Newly married, my wife Lucy and I moved to Scotland in 1986 for me to pursue theological studies at St Andrews prior to ordination in the Church of Scotland. My first post after ordination was as Head of Religious Broadcasting for BBC Scotland. I subsequently served as a psychiatric hospital chaplain and as lecturer and reader in church history and practical theology at Aberdeen and St Andrews universities where I particularly enjoyed teaching medical students the pastoral and spiritual aspects of medicine. I ended up as Principal of St Mary’s College, the Divinity School at St Andrews University, and Professor of Cultural and Spiritual History there. These various roles have been combined with unpaid ministries in various parish churches and with writing numerous books on subjects ranging from Celtic Christianity and hymnody through Liberal politics and theology to Gilbert and Sullivan and musical theatre. I still regularly take church services and conduct funerals around Fife and I hope to make it to my fiftieth published book before my arthritic fingers (or, more accurately, finger, as I have never learned to type properly) finally give out. I am currently on book number 48. I continue to take church services, preach and conduct funerals (and the occasional wedding).

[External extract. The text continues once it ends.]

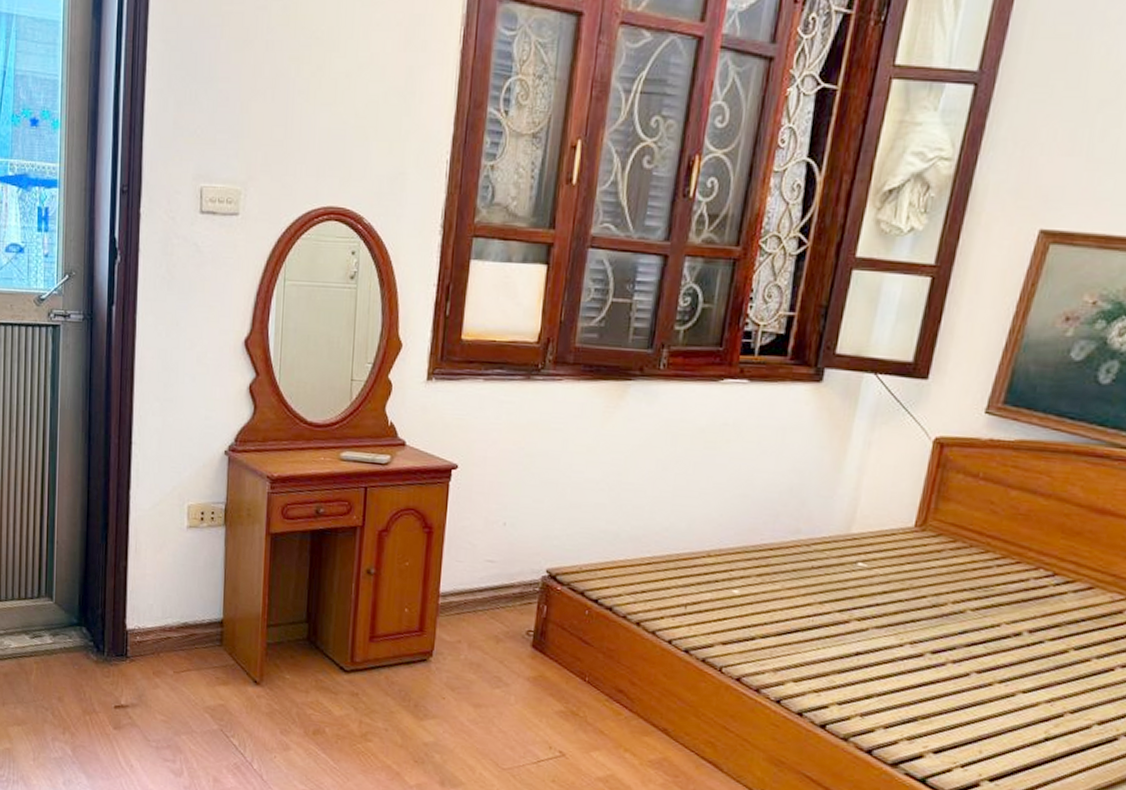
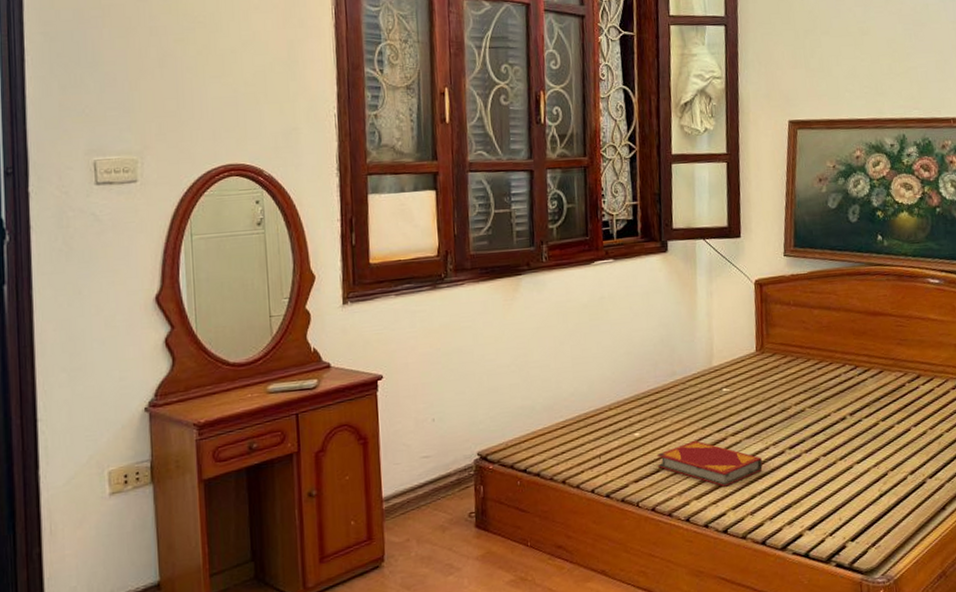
hardback book: none [753,614,891,677] -> present [657,440,763,487]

My time at Tonbridge coincided with the McCrum years. One of the biggest ‘take aways’ from my schooldays was the daily experience of singing hymns in the chapel. During my presidential year, I am looking forward to joining in the (I hope still raucous and roof-raising) hymn singing, to preaching in what I will always regard as the new Chapel and to sitting in on lessons and savouring the vitality and energy of the School today. I shall also enjoy meeting fellow OTs, especially those of my own vintage, and communing with some of the present pupils in the School. We are a very lucky lot. I will certainly always be enormously grateful that my parents chose to send me to Tonbridge and it is a privilege and delight to be able to re-connect with the School in my twilight years. I will not, however, be connecting via a mobile phone as I do not have one and aim to get through my life without ever possessing this malign little instrument which I have no doubt at all McCrum would have thundered against from the pulpit and in his classroom beneath the Smythe Library. You can see the effect Tonbridge had on me!